● Text section:
====================

You Think You Know English Phonetics and Pronunciation? Find Out!


The study of speech - Phonetics

What do we do when we speak? First, we use certain parts of our body to produce an airstream inwards and outwards. This airstream is created intentionally to produce certain sounds. These sounds are transmitted as sound waves, which are perceived by a hearer.

This hearer receives the sound wave, decodifies it and, then, interprets it. “Phonetics and Phonology are concerned with speech – with the ways in which humans produce and hear speech.” (Clark & Yallop, 1990: 1) These two disciplines study the production and reception of speech sounds in all their complexity.

That is, they study the whole process and all the mechanisms involved in the production and reception of speech. On the one hand, Phonetics is concerned with the anatomy and physiology of speech, with the production organs (Articulatory Phonetics), with the sound wave (Acoustic Phonetics), and with the perception of that sound wave (Auditory or Perceptual Phonetics).

Phonetics and Phonology

On the other hand, Phonology is concerned with the “systems and patterns of sounds that occur in particular languages.” (Ibid.: 2). So, research on the way articulatory organs work to produce a given sound or a sound feature is normally considered a phonetic investigation, whereas research on the total number of vowel and consonant sounds in English is considered phonological in nature.

Then, “phoneticians are likely to draw on methods and techniques used in the natural sciences (while) phonologists may profess to be more concerned with the mental organization of language.” (ibid.: 3)

However, both disciplines must be studied together. Phonetics and phonology only study two different aspects of the same reality. According to Peter Roach (1991), phonology is “the study of the abstract side of the sounds of language” whereas phonetics studies “the actual realizations”. Speech is a complex human phenomenon that involves mental and physical components and both phonetics and phonology aim at accounting for this complexity.

The Production of Speech Sounds

How can we produce speech? In this section, we will study the production of speech sounds from an articulatory point of view in order to understand better subsequent sections about vowel and consonant sounds.

It must be said that speech does not start in the lungs. It starts in the brain and is, then, studied by Psycholinguistics. After the creation of the message and the lexico-grammatical structure in our mind, we need a representation of the sound sequence and a number of commands which will be executed by our speech organs to produce the utterance.

So, we need a phonetic plan and a motor plan (Belinchón, Igoa y Rivière, 1994: 590) After these metal operations we come to the physical production of sounds. Speech, then, is produced by an air stream from the lungs, which goes through the trachea and the oral and nasal cavities. It involves four processes: Initiation, phonation, oro-nasal process, and articulation.

====================

● Brief 1:
Answer each question below from the text on phonetics and phonology, marking your answers (a), (b) and (c).
(a) Which branch of phonetics deals with the sound wave?
(b) How does Peter Roach (1991) describe phonology?
(c) Where does speech start, according to the text?
● Brief 2: Summarize the text on phonetics and phonology in two sentences.
● Brief 3: List every process that the text on phonetics and phonology says the physical production of speech involves.

====================

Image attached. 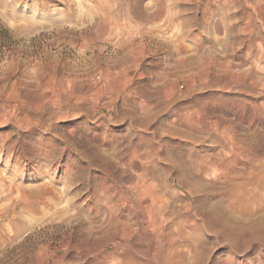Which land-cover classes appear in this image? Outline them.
Masks as SVG:
<instances>
[{
    "label": "rangeland",
    "instance_id": "1",
    "mask_svg": "<svg viewBox=\"0 0 264 264\" xmlns=\"http://www.w3.org/2000/svg\"><path fill=\"white\" fill-rule=\"evenodd\" d=\"M0 264H264V0H0Z\"/></svg>",
    "mask_w": 264,
    "mask_h": 264
},
{
    "label": "bare ground",
    "instance_id": "2",
    "mask_svg": "<svg viewBox=\"0 0 264 264\" xmlns=\"http://www.w3.org/2000/svg\"><path fill=\"white\" fill-rule=\"evenodd\" d=\"M235 184V183H234ZM243 184V183H242ZM236 187V186H235ZM232 189V188H231ZM236 190V189H235ZM235 194V193H234ZM236 196V195H235ZM231 197V196H230ZM217 198V197H216ZM234 199V198H233ZM219 203V202H218ZM206 204V203H205ZM220 204V203H219ZM222 204V203H221ZM220 204V205H221ZM211 206V205H210ZM218 206V205H217ZM208 207V206H207ZM225 207V206H224ZM209 208V207H208ZM212 210V209H211ZM250 210H251V208H250ZM217 211V210H216ZM262 211V210H261ZM219 212V211H218ZM223 212V211H222ZM235 213V212H234ZM251 213V212H250ZM223 214V213H222ZM218 215H219V213H218ZM238 218H239V216H238ZM231 220H232V218H231ZM250 220V219H249ZM231 222V221H230ZM257 223V222H256ZM247 225V224H246ZM234 226V225H233ZM239 226H241V225H239ZM219 227V226H218Z\"/></svg>",
    "mask_w": 264,
    "mask_h": 264
}]
</instances>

====================

● Right answer 1:
(a) Acoustic Phonetics.
(b) As "the study of the abstract side of the sounds of language."
(c) In the brain.

● Right answer 2: Phonetics studies the physical production, transmission and perception of speech sounds, while phonology studies the abstract systems and patterns of sounds in particular languages, and the two must be studied together. Speech starts in the brain with a phonetic and a motor plan and is then physically produced by an air stream from the lungs through four processes.

● Right answer 3: Initiation, phonation, the oro-nasal process, and articulation.